Example: http://54.82.47.108:3100/ready

To see the Loki metrics, browse like this: http://54.82.47.108:3100/metrics

This does not look like a good presentation. So, we need to send these logs to Grafana. Importantly, Loki collects all logs from Promtail.

Now we need to link Loki and Promtail. For this, go to the Grafana dashboard and add a data source. We need Loki, so select Loki.

In connection, step rewrites like this; scroll down, save, and test it.

Now go to the top right corner and explore the data.

It looks like this.

Here, we can see the label filter option, and this is for the job or file name. In our case, we need a job or file. So, go to the Promtail-config.yaml file and see the log file.

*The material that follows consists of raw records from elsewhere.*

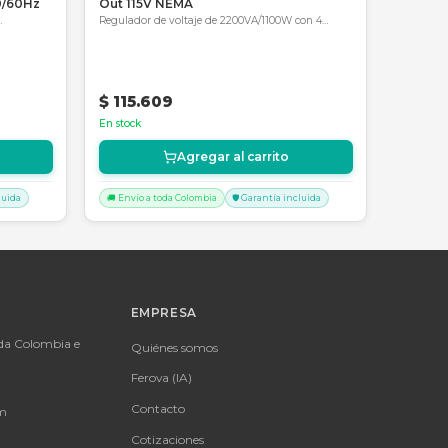
4067419047
SKU:
SKU-1784064104171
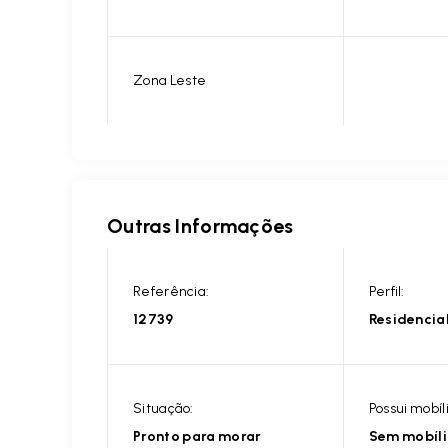
Zona Leste
Outras Informações
Referência:
Perfil:
12739
Residencia
Situação:
Possui mobíl
Pronto para morar
Sem mobíl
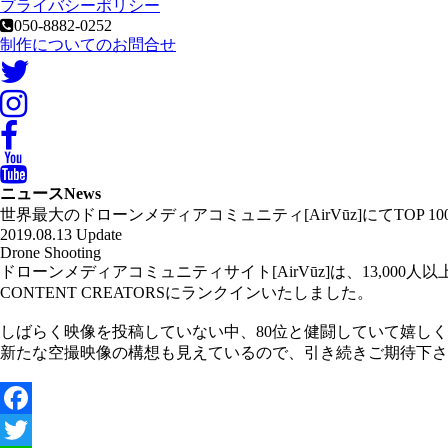
プライバシーポリシー
050-8882-0252
制作についてのお問合せ
ニュース
News
世界最大のドローンメディアコミュニティ[AirVūz]にてTOP 100
2019.08.13 Update
Drone Shooting
ドローンメディアコミュニティサイト[AirVūz]は、13,
CONTENT CREATORSにランクインいたしました。
しばらく映像を投稿していない中、80位と健闘していて嬉し
新たな空撮映像の構想も見えているので、引き続きご期待下さ
Facebook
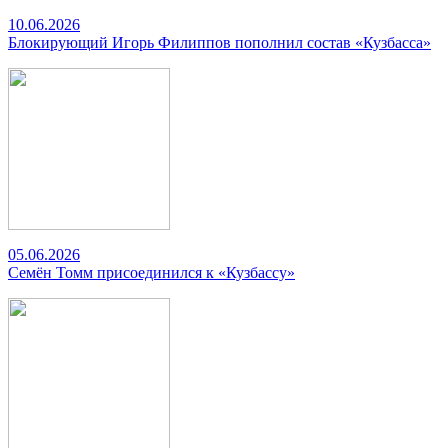
10.06.2026
Блокирующий Игорь Филиппов пополнил состав «Кузбасса»
05.06.2026
Семён Томм присоединился к «Кузбассу»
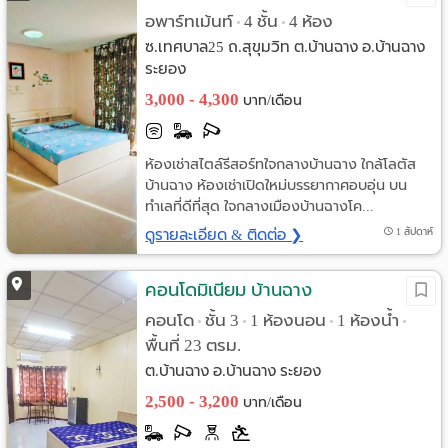
อพาร์ทเม้นท์
4 ชั้น
4 ห้อง
•
•
ซ.เทศบาล25 ถ.สุขุมวิท ต.บ้านฉาง อ.บ้านฉาง
ระยอง
3,000 - 4,300
บาท/เดือน
ห้องเช่าสไตล์รีสอร์ทใจกลางบ้านฉาง ใกล้โลตัส
บ้านฉาง ห้องเช่าเปิดใหม่บรรยากาศอบอุ่น บน
ทำเลที่ดีที่สุด ใจกลางเมืองบ้านฉางโค...
ดูรายละเอียด & ติดต่อ ❯
1 สัปดาห์
คอนโดมิเนียม บ้านฉาง
คอนโด
ชั้น 3
1 ห้องนอน
1 ห้องน้ำ
•
•
•
•
พื้นที่ 23 ตรม.
ต.บ้านฉาง อ.บ้านฉาง ระยอง
2,500 - 3,200
บาท/เดือน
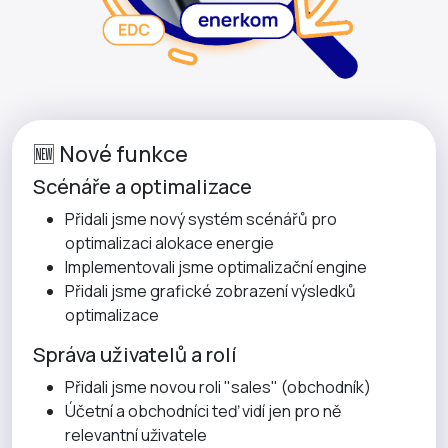
🆕 Nové funkce
Scénáře a optimalizace
Přidali jsme nový systém scénářů pro
optimalizaci alokace energie
Implementovali jsme optimalizační engine
Přidali jsme grafické zobrazení výsledků
optimalizace
Správa uživatelů a rolí
Přidali jsme novou roli "sales" (obchodník)
Účetní a obchodníci teď vidí jen pro ně
relevantní uživatele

Here, we can see all logs are stored in a job named varlogs so go to the Grafana Explore Data page and select job and varlogs After that, run a query.

After running the query,

Now we want to see the Grafana log file through Loki. For this first, go to /var directories and find logs.

Copy the present working directory and tell Promtail to take these logs and send them to Loki, and Loki will show them in Grafana.

For this, edit the Promtail-config.yaml file and add a new target.

Now, it needs to restart Promtail. For this restart, docker promtail contaier.

Run this command:

docker restart "container_ID"

Noe Reload the Grafana dashboard, select the right job with the right name, and run the query. Then you will see all of the logs from Grafana appearing.

Now add these logs to a dashboard. Click the Add Dashboard option and select Open Dashboard. Now go to the top right corner, where you can add visualization, rows, and libraries. Click visualization.

Once we click here, we will see there is no data. For this, first install something on your system. In this, we install nginx.

Now select rate to see how many times nginx are counting into our logs.

Now you are able to see all dashboards with different styles.